Computer Science Alumnus Presents Hadoop Workshop

Arun Buduri taught students, faculty and staff to use MapReduce software

Arun Buduri (standing), UM computer and information science alumnus, conducted a Big-Data Hands-On Workshop at the department recently.

Arun Buduri (standing), UM computer and information science alumnus, conducted a Big-Data Hands-On Workshop at the department recently.

Managing huge amounts of data can be a challenge for even the most savvy computer scientist. So when University of Mississippi students, faculty and staff got an opportunity to learn more skills from a talented alumnus who is enjoying a successful professional career, they took advantage of it.

Arun Burduri, a 2000 UM alumnus who works as a venture accelerator, conducted the Big Data Hadoop MapReduce Workshop in mid-November.

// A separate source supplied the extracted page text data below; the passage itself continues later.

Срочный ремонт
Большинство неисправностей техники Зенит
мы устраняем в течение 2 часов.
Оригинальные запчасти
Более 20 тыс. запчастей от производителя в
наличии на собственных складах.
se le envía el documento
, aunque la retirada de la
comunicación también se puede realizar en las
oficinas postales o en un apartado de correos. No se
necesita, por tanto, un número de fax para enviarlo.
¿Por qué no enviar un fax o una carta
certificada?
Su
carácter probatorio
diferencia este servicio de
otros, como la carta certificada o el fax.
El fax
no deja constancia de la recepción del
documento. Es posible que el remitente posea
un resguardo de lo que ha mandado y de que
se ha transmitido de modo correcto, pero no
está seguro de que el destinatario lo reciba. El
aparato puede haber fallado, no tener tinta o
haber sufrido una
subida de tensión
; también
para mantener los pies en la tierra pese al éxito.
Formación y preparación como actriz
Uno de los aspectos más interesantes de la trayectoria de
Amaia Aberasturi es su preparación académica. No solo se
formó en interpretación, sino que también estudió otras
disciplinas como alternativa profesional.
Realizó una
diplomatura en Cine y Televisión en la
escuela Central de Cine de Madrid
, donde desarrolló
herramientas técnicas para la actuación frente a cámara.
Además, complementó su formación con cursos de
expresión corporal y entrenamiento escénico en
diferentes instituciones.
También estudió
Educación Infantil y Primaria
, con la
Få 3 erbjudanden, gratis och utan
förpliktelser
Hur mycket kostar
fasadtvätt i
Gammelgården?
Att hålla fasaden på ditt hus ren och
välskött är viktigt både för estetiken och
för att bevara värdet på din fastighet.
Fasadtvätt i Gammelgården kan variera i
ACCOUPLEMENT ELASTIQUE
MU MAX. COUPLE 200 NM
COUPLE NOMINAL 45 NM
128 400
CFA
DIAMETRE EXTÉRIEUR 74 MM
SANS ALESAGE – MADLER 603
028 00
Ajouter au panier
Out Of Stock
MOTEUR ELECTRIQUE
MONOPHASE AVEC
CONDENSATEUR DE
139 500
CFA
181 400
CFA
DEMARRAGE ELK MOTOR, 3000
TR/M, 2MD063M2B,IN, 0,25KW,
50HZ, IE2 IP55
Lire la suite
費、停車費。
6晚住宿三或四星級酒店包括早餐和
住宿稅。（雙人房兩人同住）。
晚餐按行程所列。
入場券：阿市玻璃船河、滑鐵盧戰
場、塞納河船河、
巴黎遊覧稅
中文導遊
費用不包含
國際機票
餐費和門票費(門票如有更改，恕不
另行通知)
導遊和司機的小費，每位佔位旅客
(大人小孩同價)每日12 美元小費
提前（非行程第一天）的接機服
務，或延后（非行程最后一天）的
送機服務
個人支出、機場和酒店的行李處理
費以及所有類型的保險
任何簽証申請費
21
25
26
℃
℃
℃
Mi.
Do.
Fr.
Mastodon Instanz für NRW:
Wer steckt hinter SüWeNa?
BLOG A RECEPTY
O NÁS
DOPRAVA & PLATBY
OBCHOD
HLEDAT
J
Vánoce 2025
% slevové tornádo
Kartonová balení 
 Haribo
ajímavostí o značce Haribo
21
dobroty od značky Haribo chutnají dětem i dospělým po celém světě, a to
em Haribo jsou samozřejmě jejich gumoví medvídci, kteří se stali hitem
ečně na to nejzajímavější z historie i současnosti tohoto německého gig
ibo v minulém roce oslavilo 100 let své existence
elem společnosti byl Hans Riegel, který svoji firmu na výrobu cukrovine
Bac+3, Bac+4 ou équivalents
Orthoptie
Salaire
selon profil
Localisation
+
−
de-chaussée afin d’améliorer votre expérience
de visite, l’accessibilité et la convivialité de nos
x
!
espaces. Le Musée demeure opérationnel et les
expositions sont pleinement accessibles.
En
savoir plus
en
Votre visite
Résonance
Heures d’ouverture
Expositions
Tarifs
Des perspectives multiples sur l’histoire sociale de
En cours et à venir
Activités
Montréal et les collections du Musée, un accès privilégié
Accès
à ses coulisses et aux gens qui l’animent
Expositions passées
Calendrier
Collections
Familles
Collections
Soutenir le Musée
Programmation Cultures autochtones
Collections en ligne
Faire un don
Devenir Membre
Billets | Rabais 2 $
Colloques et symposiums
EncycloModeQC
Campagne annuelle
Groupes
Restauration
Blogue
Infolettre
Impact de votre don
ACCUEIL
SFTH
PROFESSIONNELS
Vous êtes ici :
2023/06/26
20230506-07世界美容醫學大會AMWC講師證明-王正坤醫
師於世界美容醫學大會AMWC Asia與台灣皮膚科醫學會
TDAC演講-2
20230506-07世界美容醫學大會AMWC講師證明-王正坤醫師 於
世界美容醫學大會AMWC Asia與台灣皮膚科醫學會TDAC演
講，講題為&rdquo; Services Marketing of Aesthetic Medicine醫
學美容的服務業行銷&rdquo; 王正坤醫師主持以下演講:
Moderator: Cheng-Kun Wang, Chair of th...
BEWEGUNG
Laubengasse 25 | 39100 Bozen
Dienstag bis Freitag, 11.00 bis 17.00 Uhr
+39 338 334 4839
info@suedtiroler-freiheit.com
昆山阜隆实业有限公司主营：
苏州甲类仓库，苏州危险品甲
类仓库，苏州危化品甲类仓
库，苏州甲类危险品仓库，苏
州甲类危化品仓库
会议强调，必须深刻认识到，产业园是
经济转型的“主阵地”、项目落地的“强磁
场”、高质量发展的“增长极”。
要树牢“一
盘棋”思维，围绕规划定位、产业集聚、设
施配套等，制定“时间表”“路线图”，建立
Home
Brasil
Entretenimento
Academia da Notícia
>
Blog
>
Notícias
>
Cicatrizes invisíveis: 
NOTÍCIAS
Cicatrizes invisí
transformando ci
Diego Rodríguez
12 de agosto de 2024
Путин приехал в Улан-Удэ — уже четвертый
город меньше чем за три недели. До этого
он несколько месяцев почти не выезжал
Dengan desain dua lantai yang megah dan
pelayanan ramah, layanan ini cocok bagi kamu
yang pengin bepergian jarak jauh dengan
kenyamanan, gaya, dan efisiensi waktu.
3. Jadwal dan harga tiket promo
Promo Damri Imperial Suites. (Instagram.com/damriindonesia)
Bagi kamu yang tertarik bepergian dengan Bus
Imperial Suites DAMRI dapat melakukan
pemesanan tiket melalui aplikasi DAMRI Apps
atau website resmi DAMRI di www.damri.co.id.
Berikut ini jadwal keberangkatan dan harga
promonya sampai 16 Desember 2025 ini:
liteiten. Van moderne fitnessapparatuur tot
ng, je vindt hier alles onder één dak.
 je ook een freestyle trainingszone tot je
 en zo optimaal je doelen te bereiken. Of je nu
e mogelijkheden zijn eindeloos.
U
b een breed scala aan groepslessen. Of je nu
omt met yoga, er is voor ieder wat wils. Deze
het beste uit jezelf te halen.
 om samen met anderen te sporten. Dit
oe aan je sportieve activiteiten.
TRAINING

Some 50 undergraduate and graduate students from the Department of Computer and Information Science joined faculty and UM Information Technology staff for the daylong event.

“The workshop’s purpose was to learn the fundamentals of distributed computing hands-on by getting into the internals of one of most popular, open-source ‘Big Data’ tools, Apache Hadoop,” said Byunghyun Jang, assistant professor of computer and information science and co-coordinator of the workshop. “Topics included fundamentals of HDFS-distributed file system, fundamentals of Hadoop, internals of MapReduce, how MapReduce works and the components of the system.”

The training also covered writing and running a basic MapReduce job (in Java), creating a cluster of laptops to run a job in true distributed mode, processing 1 billion rows of data using just laptop(s), tweaking the cluster config parameters to understand its effect on the performance and Google Cloud, said Dawn Wilkins, professor of computer and information science and workshop co-coordinator.

Buduri, who has worked for Nortel Networks, Microsoft, Ingersoll Rand and other companies, helps accelerate early-stage startups in taking their product or business to market. The workshop was received very well, he said.

“I have been conducting these Big Data Hadoop hands-on workshops in the U.S. and India and plan to conduct in Singapore and other countries early 2015,” Buduri said. “The workshop ends with an introduction to Hadoop on Google Cloud platform so the attendees can learn and build bigger solutions on the cloud.”

Buduri said he would definitely enjoy returning to his alma mater to conduct more workshops in the future.

“Depending on the students’ availability and free time for a similar full-day workshop, I’d love to bring them up to speed on some of the latest cloud techniques,” he said. “Google is working with me on my workshops by sponsoring a $500 Google Cloud credit to anyone who attends.”

While such hands-on workshops typically cost hundreds or even thousands of dollars per person elsewhere, Buduri conducts these via a Meetup group free of charge.

“My main goal is to share my Big Data experience and knowledge with the academia and the general public whenever I have spare time,” Buduri said.